The cat has diarrhea
"In some cases, stomach upset is not a sign of cancer in the animal," says Dr. Rocha. "But if it persists or gets worse, take your cat to the vet." According to the specialist, excessive use of a box with sand by a cat, difficulty urinating, and the presence of blood in the urine or feces are potential signs of cancer.
“Don’t ignore vomiting. A simple urge and an upset stomach are also signs of a tumor,” says Dr. Seidel.
Symptoms
Animals with cerebral edema may go into a coma, depending on the severity of the disease. Pets with this disease are often blind, powerless, unable to walk, and may experience seizures.

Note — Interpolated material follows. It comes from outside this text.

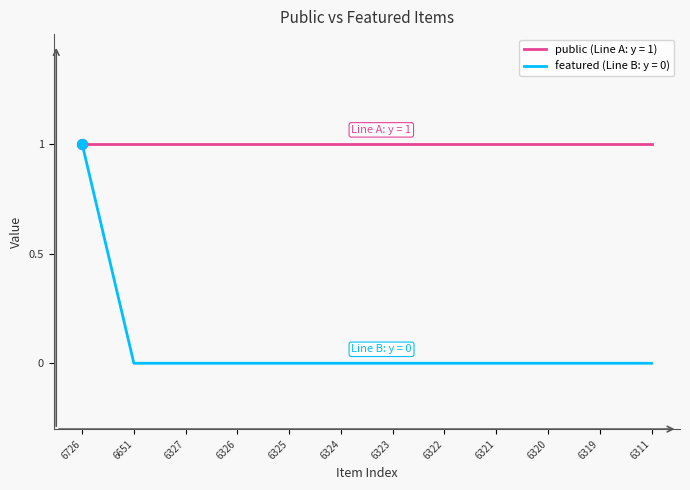

Which series has the largest total across all categories?

public (Line A: y = 1)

When your cat has cerebral edema and you, not knowing what to do, are looking for advice on this topic on the Internet on forums, we recommend not to self-medicate and experiment on your beloved cat. The fact is that there are many reasons for cerebral edema in an animal, and the consequences of your experiment may disappoint you and your family.
Presence of seizures
“Seizures can be a sign of a brain tumor in cats, which is most common in older cats,” says Dr. Seidel. “If you begin to notice sudden and uncontrollable bursts of activity, such as chopping and chewing food, leg twitching, or foaming at the mouth, you should visit your veterinarian immediately.”
Cats may also suffer from atypical seizures, which are classic seizures and manifest as bouts of strange behavior such as sudden rage or hysteria, excessive licking, chewing or scratching, and biting their owner.